Kolumdaki saate bakıp memnuniyetle gülümsedim ve oturduğum masanın başından kalkıp ofisten ayrıldım ve en yakın alışveriş merkezine doğru yola koyuldum.. Bugün Ege'nin doğum günüydü. Ona sürpriz hazırlamak istemiş, o doğrultuda bir plan yapmıştık. Ceyhun, Ali hoca ile konuşup planı anlatmış ve onayı aldıktan sonra yanımızda Ege'yi aramıştı. Dışarıda bir yerde kutlamak yerine ev ortamında olup eğlenmeyi düşündüğümüz için mutlaka birimizde toplanmamız gerekiyordu. Her ne kadar Ceyhun kendi evi için ikna etmeye çalışsa da Ege tüm fikirleri reddedip bahçeye sinema sistemini kuracağını ve beraber vakit geçirebileceğimizi söylemişti. Planımızın yarısı Ege'nin reddetmesi üzerine suya düşse de amacımız zaten bir arada olmaktı. Bu yüzden bu duruma fazla takılmamıştık. Batu ve Ceyhun özel olarak hazırlattığımız pastayı gizlice eve sokup zamanı gelince çıkaracaktı. Küçük bir kutlama olmasına rağmen sevineceğini düşünüyordum.

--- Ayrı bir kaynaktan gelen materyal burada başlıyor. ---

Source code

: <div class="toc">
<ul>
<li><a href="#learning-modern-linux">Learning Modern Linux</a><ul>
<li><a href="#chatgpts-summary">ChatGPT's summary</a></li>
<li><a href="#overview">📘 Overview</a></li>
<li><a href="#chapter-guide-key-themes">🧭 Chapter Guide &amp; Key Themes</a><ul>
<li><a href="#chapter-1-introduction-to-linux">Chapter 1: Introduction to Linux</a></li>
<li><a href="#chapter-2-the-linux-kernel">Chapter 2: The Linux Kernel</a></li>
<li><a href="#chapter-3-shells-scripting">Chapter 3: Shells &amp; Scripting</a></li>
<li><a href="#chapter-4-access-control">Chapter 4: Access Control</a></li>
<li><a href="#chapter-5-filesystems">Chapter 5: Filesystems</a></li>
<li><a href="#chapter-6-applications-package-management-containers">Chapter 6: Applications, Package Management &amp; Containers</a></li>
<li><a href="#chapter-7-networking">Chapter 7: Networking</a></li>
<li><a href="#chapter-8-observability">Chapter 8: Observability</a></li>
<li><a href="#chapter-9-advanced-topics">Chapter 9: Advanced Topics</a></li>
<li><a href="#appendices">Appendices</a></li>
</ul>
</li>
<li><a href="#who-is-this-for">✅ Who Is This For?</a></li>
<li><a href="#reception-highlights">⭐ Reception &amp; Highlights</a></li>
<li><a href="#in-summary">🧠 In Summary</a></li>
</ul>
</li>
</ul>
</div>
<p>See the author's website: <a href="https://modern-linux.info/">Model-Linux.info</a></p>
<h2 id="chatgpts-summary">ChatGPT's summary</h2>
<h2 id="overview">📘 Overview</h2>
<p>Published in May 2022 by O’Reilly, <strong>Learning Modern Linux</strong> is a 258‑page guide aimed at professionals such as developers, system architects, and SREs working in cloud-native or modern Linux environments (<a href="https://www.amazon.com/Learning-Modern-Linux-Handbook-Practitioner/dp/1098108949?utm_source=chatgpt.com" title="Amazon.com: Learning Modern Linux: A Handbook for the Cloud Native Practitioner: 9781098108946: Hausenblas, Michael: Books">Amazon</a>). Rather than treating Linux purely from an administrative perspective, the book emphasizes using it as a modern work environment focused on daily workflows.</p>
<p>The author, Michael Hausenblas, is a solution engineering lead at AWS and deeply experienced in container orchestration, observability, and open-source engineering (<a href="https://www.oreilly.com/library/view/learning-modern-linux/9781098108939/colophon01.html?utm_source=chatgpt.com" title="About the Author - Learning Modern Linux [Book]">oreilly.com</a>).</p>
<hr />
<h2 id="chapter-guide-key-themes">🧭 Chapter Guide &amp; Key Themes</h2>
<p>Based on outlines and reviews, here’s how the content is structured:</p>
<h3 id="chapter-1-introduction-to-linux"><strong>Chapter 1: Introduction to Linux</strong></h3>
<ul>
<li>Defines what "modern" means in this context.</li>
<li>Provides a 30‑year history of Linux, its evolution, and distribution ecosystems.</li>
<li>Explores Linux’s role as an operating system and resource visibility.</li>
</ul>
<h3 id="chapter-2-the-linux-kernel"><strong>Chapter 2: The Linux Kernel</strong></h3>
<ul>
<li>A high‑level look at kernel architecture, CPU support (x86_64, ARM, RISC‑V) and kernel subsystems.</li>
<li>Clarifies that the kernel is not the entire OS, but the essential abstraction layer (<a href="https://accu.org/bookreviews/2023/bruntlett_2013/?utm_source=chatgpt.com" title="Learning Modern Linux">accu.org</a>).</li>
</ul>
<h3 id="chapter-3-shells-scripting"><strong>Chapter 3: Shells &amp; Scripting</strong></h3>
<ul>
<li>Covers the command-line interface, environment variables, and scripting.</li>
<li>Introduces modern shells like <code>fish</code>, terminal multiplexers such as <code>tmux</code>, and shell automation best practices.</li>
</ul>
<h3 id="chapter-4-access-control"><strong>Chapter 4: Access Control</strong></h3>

Alışveriş merkezine girdiğimde daha önceden planladığım hediyelere bakmak üzere ilgili mağazalara girdim ve çok kısa sürede ödemelerini yapıp oradan ayrıldım. Tek bir hediye yerine Ege'ye bir kutu hazırlamayı düşünmüştüm. Ben çıkan sonuçtan memnundum, umarım Ege' de aldıklarımı beğenirdi.

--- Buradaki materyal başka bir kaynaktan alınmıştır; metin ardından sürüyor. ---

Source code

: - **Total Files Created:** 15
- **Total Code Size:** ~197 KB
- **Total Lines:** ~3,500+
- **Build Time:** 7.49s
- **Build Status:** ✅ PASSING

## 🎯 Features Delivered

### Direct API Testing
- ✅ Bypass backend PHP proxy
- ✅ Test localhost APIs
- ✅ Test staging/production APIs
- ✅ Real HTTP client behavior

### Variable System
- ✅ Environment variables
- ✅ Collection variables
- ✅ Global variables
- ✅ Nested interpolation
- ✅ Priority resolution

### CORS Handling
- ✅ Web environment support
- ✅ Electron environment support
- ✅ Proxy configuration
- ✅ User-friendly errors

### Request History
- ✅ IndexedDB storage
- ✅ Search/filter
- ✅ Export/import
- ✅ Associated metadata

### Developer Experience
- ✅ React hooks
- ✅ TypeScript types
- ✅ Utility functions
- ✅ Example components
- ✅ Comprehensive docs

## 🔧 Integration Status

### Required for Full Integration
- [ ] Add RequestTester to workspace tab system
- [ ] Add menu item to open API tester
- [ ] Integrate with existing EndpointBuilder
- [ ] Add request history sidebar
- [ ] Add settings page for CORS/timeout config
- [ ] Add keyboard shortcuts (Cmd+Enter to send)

Ege için aldıklarımı otoparka park ettiğim araca bırakmak için yürüyen merdivenlerden inip ilerlemeye devam ettim. Alış veriş merkezinden çıktığımda yüzüme vuran bunaltıcı sıcak hava nefesimi keserken yüzümü buruşturdum. Havalar bu ara çok sıcak ve bunaltıcıydı. Ben ise bu havaları hiç sevmezdim. Daha fazla güneş altında oyalanmak istemeyerek adımlarımı hızlandırdım. Güneşten gözümü pek açamadığım için başımı eğerek ilerlerken aniden birisine çarparak geriye doğru sendeledim.
"Kusura bak..."
Başımı kaldırıp özür dilemeye devam edecekken gördüğüm tanıdık yüzle önce kaşlarım havalandı daha sonra dudaklarımdan küçük bir kahkaha döküldü. Dar paça bir Jean üzerine giydiği vücudunu saran beyaz bir t-shirt ile karşımda Ege duruyordu.

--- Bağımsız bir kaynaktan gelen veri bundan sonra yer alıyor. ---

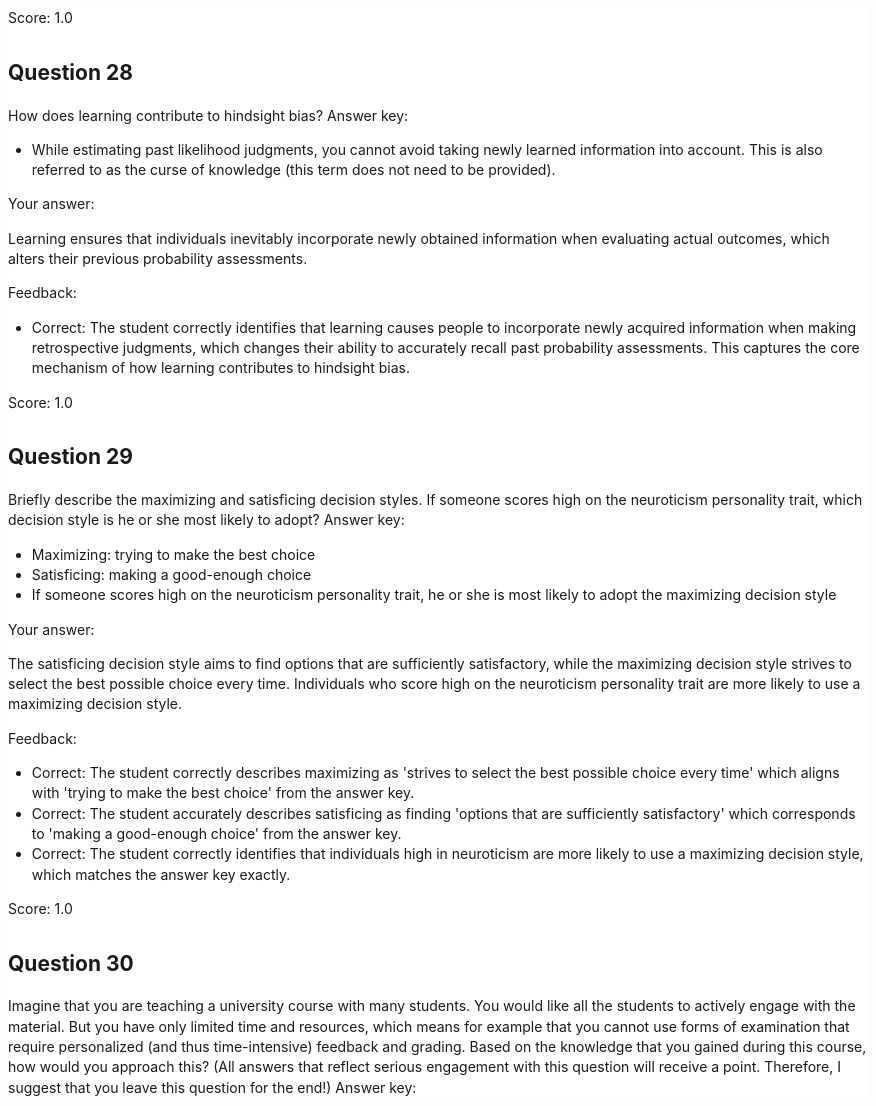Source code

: Score: 1.0

## Question 28
            
How does learning contribute to hindsight bias?
Answer key:

- While estimating past likelihood judgments, you cannot avoid taking newly learned information into account. This is also referred to as the curse of knowledge (this term does not need to be provided).

Your answer:

Learning ensures that individuals inevitably incorporate newly obtained information when evaluating actual outcomes, which alters their previous probability assessments.

Feedback:

- Correct: The student correctly identifies that learning causes people to incorporate newly acquired information when making retrospective judgments, which changes their ability to accurately recall past probability assessments. This captures the core mechanism of how learning contributes to hindsight bias.

Score: 1.0

## Question 29
            
Briefly describe the maximizing and satisficing decision styles. If someone scores high on the neuroticism personality trait, which decision style is he or she most likely to adopt?
Answer key:

- Maximizing: trying to make the best choice
- Satisficing: making a good-enough choice
- If someone scores high on the neuroticism personality trait, he or she is most likely to adopt the maximizing decision style

Your answer:

The satisficing decision style aims to find options that are sufficiently satisfactory, while the maximizing decision style strives to select the best possible choice every time. Individuals who score high on the neuroticism personality trait are more likely to use a maximizing decision style.

Feedback:

- Correct: The student correctly describes maximizing as 'strives to select the best possible choice every time' which aligns with 'trying to make the best choice' from the answer key.
- Correct: The student accurately describes satisficing as finding 'options that are sufficiently satisfactory' which corresponds to 'making a good-enough choice' from the answer key.
- Correct: The student correctly identifies that individuals high in neuroticism are more likely to use a maximizing decision style, which matches the answer key exactly.

Score: 1.0

## Question 30
            
Imagine that you are teaching a university course with many students. You would like all the students to actively engage with the material. But you have only limited time and resources, which means for example that you cannot use forms of examination that require personalized (and thus time-intensive) feedback and grading. Based on the knowledge that you gained during this course, how would you approach this? (All answers that reflect serious engagement with this question will receive a point. Therefore, I suggest that you leave this question for the end!)
Answer key:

"Ya bir anda sınıfıma dalar dersimi sabote edersiniz, ya bir düğünde karşıma çıkarsınız, ya eski arabamı alırsınız ya da böyle çarparsınız. Olmuyor böyle Asya Hanım."
Ege'nin dalga geçerek sitemli konuşması üzerine boşta kalan elimle omzuna vurdum.
"Deme öyle. Hiçbiri benim suçum değildi. Biliyorsun sen de. Yollarımız kesişti işte."
ŞİMDİ OKUDUĞUN
KESİŞEN YOLLAR
ЧиклитAldatılmanın verdiği hasarla sevilmeye dair olan inancını yitirmiş bir kız; yıllarca kavuşamamanın getirdiği yorgunluğa rağmen bir kez olsun sevmekten vazgeçmeyen bir adam. Hayat bu iki insanın yolunu nasıl kesiştirecek kim bilir... . . . Yolumuz...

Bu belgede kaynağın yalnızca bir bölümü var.